Questione riordino: noi siamo consapevoli che il riordino si debba fare ma non vogliamo che di una questione seria ed importante, che per migliaia di persone significa anche il pane quotidiano, se ne faccia un uso elettorale e di bandiera, da ultimi giorni di legislatura. Né altresì accettiamo che nel riordino ci siano figure professionali che vengano svantaggiate in confronto ad altre che chissà perché ne traggono giovamento.
Il riordino deve rispondere alla necessità di promuovere idonee iniziative legislative a sostegno di un generale riordino dei ruoli del personale delle forze armate, dei carabinieri, della polizia di stato, delle polizia penitenziaria, della guardia di finanza, secondo i principio dell’unitarietà di indirizzo giuridico ed economico.
La categoria sergenti va valorizzata e non retrocessa al ruolo truppa!
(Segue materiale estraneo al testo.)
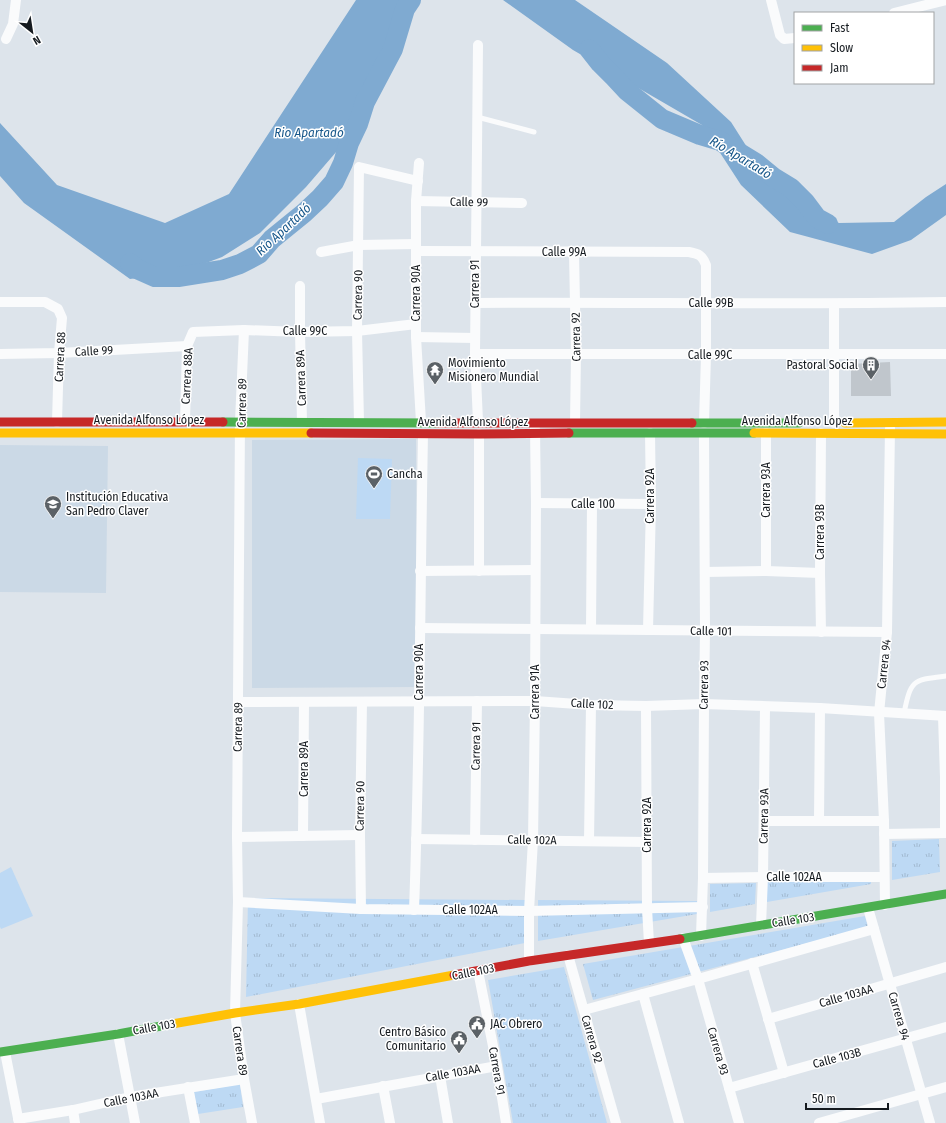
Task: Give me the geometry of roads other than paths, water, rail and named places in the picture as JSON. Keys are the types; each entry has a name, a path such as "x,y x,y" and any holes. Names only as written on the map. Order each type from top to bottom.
{"street":[{"path":"6,39 13,24 16,0"},
{"path":"771,0 780,35 784,39 794,38"},
{"path":"898,12 946,0"},
{"name":"Carrera 91","path":"478,45 475,252 475,354 478,422"},
{"name":"Carrera 90A","path":"419,163 416,201 416,337 422,422"},
{"name":"Carrera 90","path":"359,422 357,331 359,167 418,181"},
{"name":"Calle 99","path":"416,201 522,203"},
{"name":"Calle 99A","path":"321,252 359,245 416,247 475,252 689,252 701,256 704,259 706,265 706,303"},
{"name":"Carrera 92","path":"574,252 576,355 574,422"},
{"name":"Carrera 89A","path":"300,286 302,422"},
{"name":"Carrera 88","path":"0,302 45,302 58,309 62,318 59,353 57,422"},
{"name":"Calle 99B","path":"475,303 575,302 834,304 946,302"},
{"path":"704,423 706,303"},
{"path":"831,423 835,355 834,304"},
{"name":"Calle 99C","path":"193,332 244,330 300,332 357,331 416,324"},
{"name":"Carrera 89","path":"244,330 240,422 237,837 238,902 235,1013 252,1123"},
{"name":"Carrera 88A","path":"185,422 187,346 193,332"},
{"path":"416,337 475,338"},
{"name":"Calle 99","path":"0,354 59,353 187,346"},
{"name":"Calle 99C","path":"475,354 946,354"},
{"name":"Avenida Alfonso López","path":"0,422 811,423"},
{"name":"Carrera 91A","path":"528,961 535,701 536,503 534,422"},
{"name":"Avenida Alfonso López","path":"831,423 946,422"},
{"name":"Carrera 94","path":"885,905 884,820 879,712 887,632 889,423"},
{"name":"Avenida Alfonso López","path":"0,433 241,432 423,434 946,434"},
{"name":"Carrera 92A","path":"648,630 651,504 650,433"},
{"name":"Carrera 93A","path":"766,433 766,571"},
{"name":"Carrera 93B","path":"821,433 821,632"},
{"name":"Carrera 90A","path":"414,910 423,434"},
{"path":"478,571 479,434"},
{"name":"Carrera 93","path":"701,936 703,878 705,631 704,434"},
{"name":"Calle 100","path":"536,503 651,504"},
{"path":"591,629 592,504"},
{"path":"420,571 535,570"},
{"path":"705,572 766,571 820,573"},
{"name":"Calle 101","path":"420,628 887,632"},
{"name":"Carrera 91","path":"475,840 477,701"},
{"name":"Calle 102","path":"238,702 535,701 591,705 646,706 704,704 820,708 945,716"},
{"name":"Carrera 89A","path":"303,836 304,702"},
{"name":"Carrera 90","path":"361,909 360,835 362,702"},
{"path":"589,841 591,705"},
{"name":"Carrera 92A","path":"646,706 647,908 650,943"},
{"name":"Carrera 93A","path":"761,925 765,707"},
{"path":"819,821 820,708"},
{"path":"884,834 945,833 945,716"},
{"path":"764,821 884,820"},
{"path":"237,837 360,835"},
{"name":"Calle 102A","path":"416,839 647,842"},
{"name":"Calle 102AA","path":"703,878 763,876 884,877"},
{"name":"Calle 103","path":"3,1052 118,1034 235,1013 299,1004 528,961 701,936 946,894"},
{"name":"Calle 102AA","path":"238,902 361,909 414,910 529,911 702,907"},
{"name":"Carrera 94","path":"868,908 930,1123"},
{"path":"584,1010 874,929"},
{"name":"Carrera 93","path":"684,938 698,979 739,1123"},
{"name":"Carrera 92","path":"568,955 616,1123"},
{"path":"752,964 784,1072"},
{"name":"Calle 103AA","path":"768,1019 946,967"},
{"name":"Carrera 91","path":"478,971 497,1066 506,1123"},
{"path":"643,994 679,1123"},
{"path":"299,1004 320,1123"},
{"name":"Calle 103B","path":"729,1088 946,1027"},
{"path":"118,1034 135,1123"},
{"path":"3,1052 18,1121"},
{"name":"Calle 103AA","path":"316,1099 497,1066"},
{"path":"440,1076 448,1123"},
{"name":"Calle 103AA","path":"18,1121 130,1097 244,1079"},
{"path":"383,1086 390,1123"},
{"path":"188,1087 194,1123"},
{"path":"819,1123 946,1087"},
{"path":"73,1110 75,1123"}],"lane":[{"path":"476,117 534,132"},
{"path":"904,713 912,686 916,682 923,679 946,676"}],"water":[{"name":"Rio Apartadó","path":"356,0 415,0 405,9 373,85 337,151 306,187 260,233 222,257 182,272 130,279 24,203 0,176 0,123 57,185 165,223 229,194"},
{"path":"503,0 575,0 667,63 731,122 771,185 839,223 894,222 926,197 946,184 946,215 911,240 872,254 790,232 741,185 702,125 573,50"}],"waterway":[{"name":"Río Apartadó","path":"130,263 137,269 155,277 178,277 222,270 240,264 259,254 272,239 304,213 334,182 343,163 365,102 393,49 405,9 411,0"},
{"name":"Río Apartadó","path":"589,49 600,63 627,91 662,119 700,135 720,141 756,163 773,177 791,188 805,202 817,218 828,224"}],"place":[{"name":"Pastoral Social","path":"871,380"},
{"name":"Movimiento Misionero Mundial","path":"435,385"},
{"name":"Cancha","path":"374,489"},
{"name":"Institución Educativa San Pedro Claver","path":"53,519"},
{"name":"JAC Obrero","path":"477,1039"},
{"name":"Centro Básico Comunitario","path":"459,1054"}]}
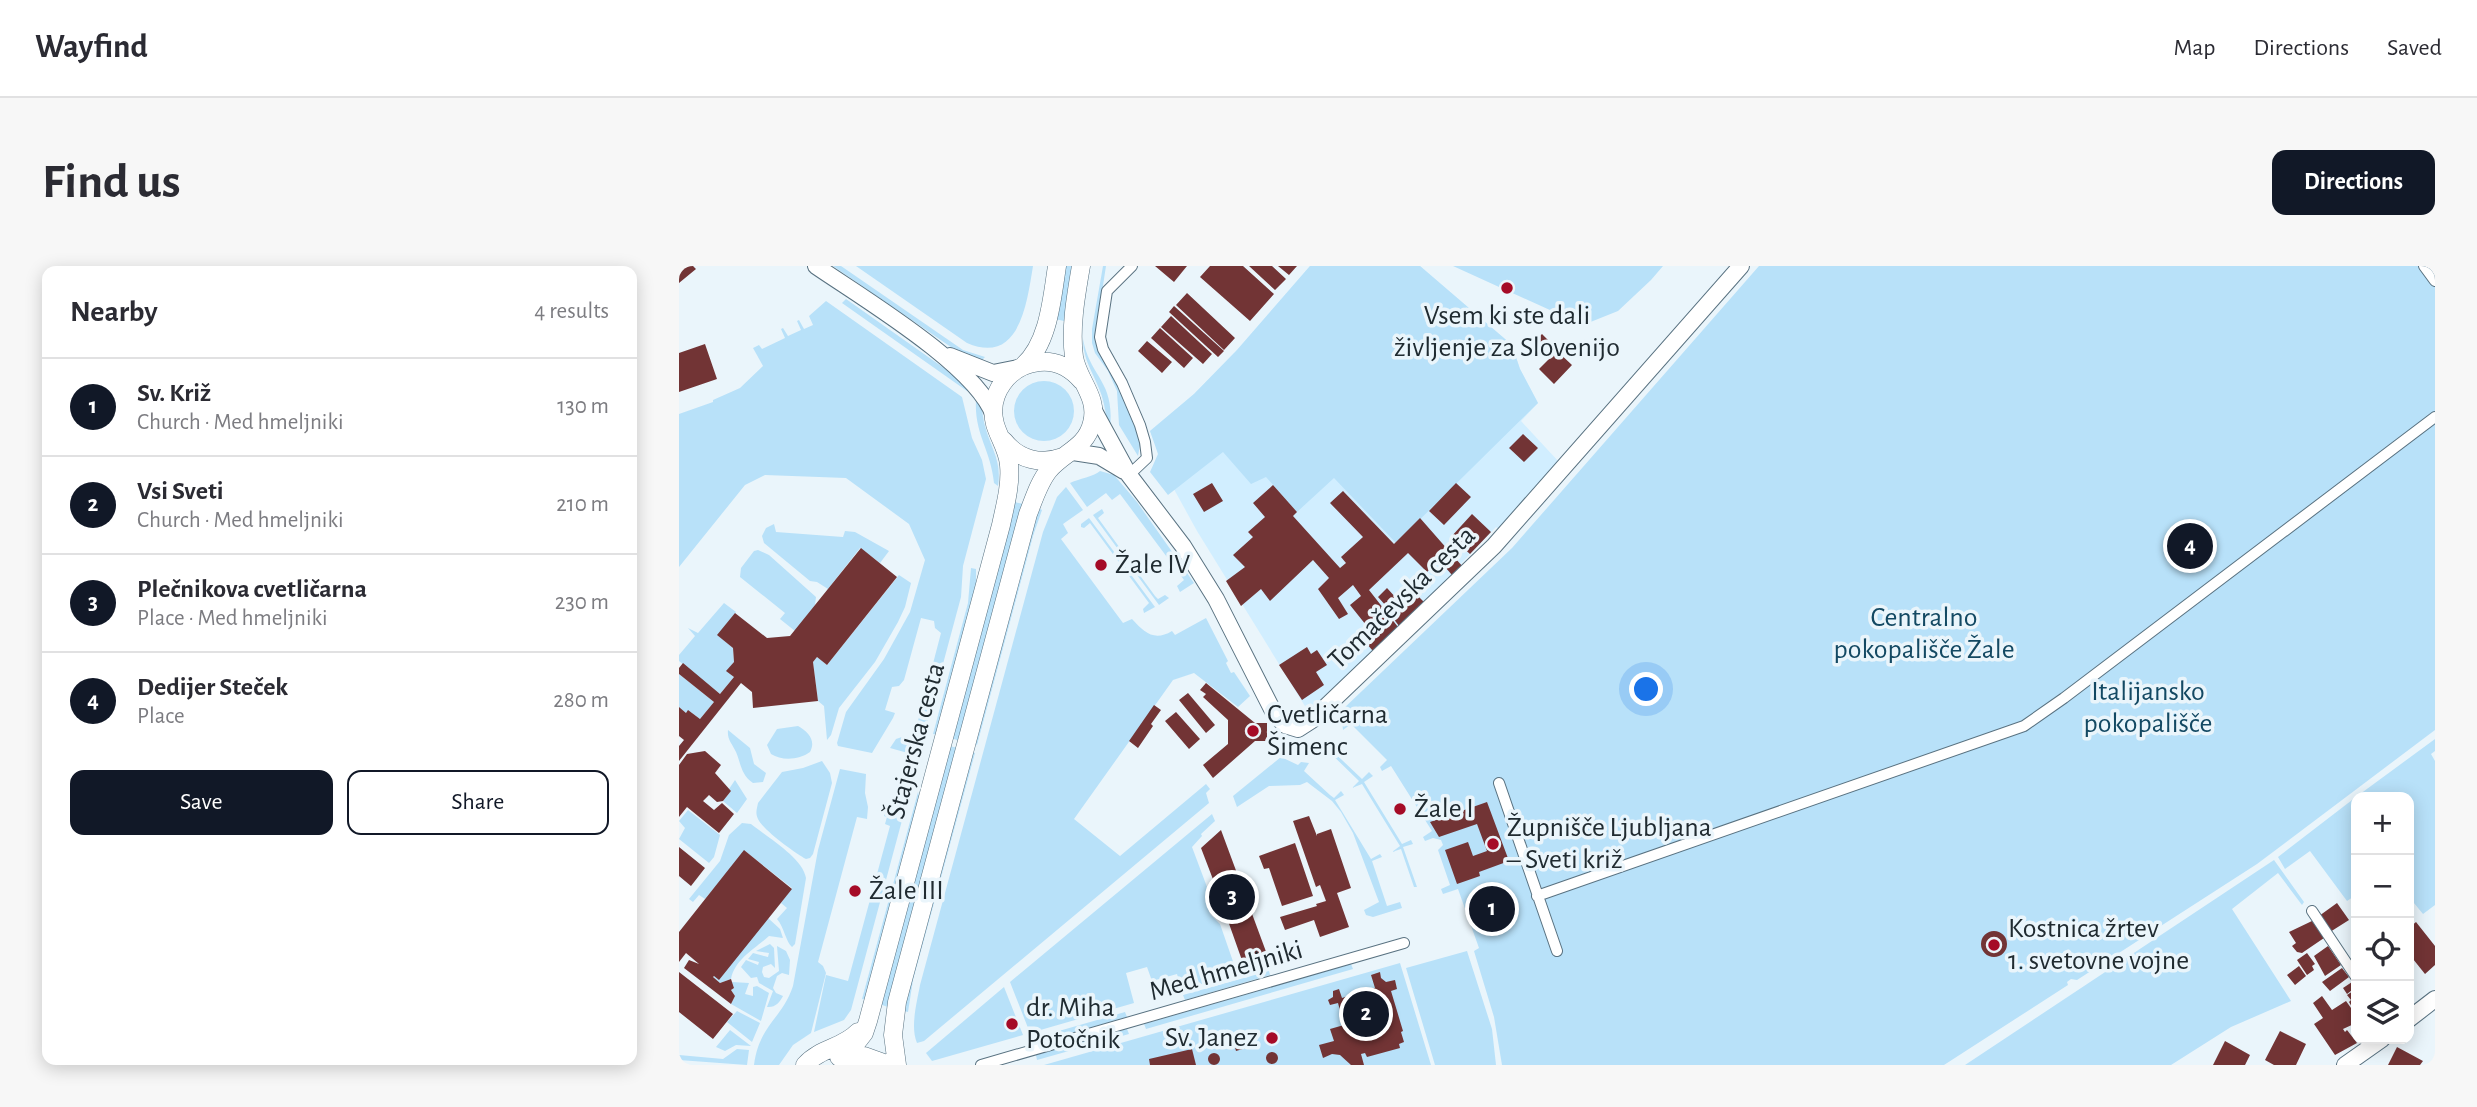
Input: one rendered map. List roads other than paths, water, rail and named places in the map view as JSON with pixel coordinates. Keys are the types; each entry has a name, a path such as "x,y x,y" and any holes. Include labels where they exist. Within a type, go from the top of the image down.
{"main road":[{"path":"994,416 998,389 1008,376 1032,357 1045,326 1057,266"},
{"path":"1080,266 1074,316 1075,362 1091,395 1093,409"},
{"path":"1021,367 1042,362 1056,363 1069,368 1082,380"},
{"name":"Štajerska cesta","path":"897,1065 893,1035 897,1002 1021,540 1040,484 1048,471 1084,440 1090,431 1093,409"},
{"name":"Štajerska cesta","path":"847,1055 864,1033 868,1021 1001,525 1009,469 994,416"},
{"path":"1000,436 1012,450 1025,458 1040,461 1068,454"},
{"path":"805,1065 821,1051 847,1042 868,1021"},
{"path":"822,1065 847,1055 864,1056 889,1065"}],"street":[{"path":"816,266 938,351 982,393 994,416"},
{"path":"1129,475 1145,461 1147,453 1131,403 1101,343 1101,325 1107,291 1132,266"},
{"name":"Tomačevska cesta","path":"1093,409 1129,475 1178,539 1205,580 1274,713 1290,728 1303,727 1494,546 1741,266"},
{"path":"2424,266 2435,281"},
{"path":"938,351 993,373 1021,367"},
{"path":"1537,895 2024,726 2435,417"},
{"name":"Tomačevska cesta","path":"1068,454 1104,458 1129,475"},
{"path":"1499,783 1557,951"},
{"path":"2312,911 2351,970"},
{"name":"Med hmeljniki","path":"981,1065 1404,943"},
{"path":"2414,1015 2435,999"},
{"path":"2346,1065 2375,1044"}],"place":[{"name":"Vsem ki ste dali življenje za Slovenijo","path":"1507,288"},
{"name":"Dedijer Steček","path":"2190,546"},
{"name":"Žale IV","path":"1101,565"},
{"name":"Cvetličarna Šimenc","path":"1253,731"},
{"name":"Žale I","path":"1400,809"},
{"name":"Župnišče Ljubljana – Sveti križ","path":"1493,844"},
{"name":"Žale III","path":"855,891"},
{"name":"Plečnikova cvetličarna","path":"1232,897"},
{"name":"Sv. Križ","path":"1492,909"},
{"name":"Kostnica žrtev 1. svetovne vojne","path":"1994,945"},
{"name":"Vsi Sveti","path":"1366,1014"},
{"name":"dr. Miha Potočnik","path":"1012,1024"},
{"name":"Sv. Janez","path":"1272,1038"}],"park label":[{"name":"Centralno pokopališče Žale","path":"1924,634"},
{"name":"Italijansko pokopališče","path":"2148,708"}]}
Stiamo parlando di gente che ha vinto un concorso ed ha fatto corsi di specializzazione per accedere alla categoria sottufficiali. I sergenti hanno bisogno di un riordino che piuttosto dia loro la possibilità di passare al ruolo marescialli.
E' indiscusso inoltre il fatto che va diminuito il divario salariale fra le varie categorie (in special modo tra quella del personale dirigente e quella del personale non dirigente). La forbice salariale e’ già fin troppo ampia. Auspicabile sarebbe quindi il ripristino della forbice salaria al valore della meta degli anni novanta (1994).
Poco serio inoltre appare la mano gobba fatta dalla maggioranza uscente nell’ultimo mese di gennaio che ha visto inserire nella legge delega per il riordino delle carriere non direttive delle forze armate e delle forze di polizia i “ vari trattamenti economici e giuridici per il personale dirigente delle forze di polizia e delle forze armate”.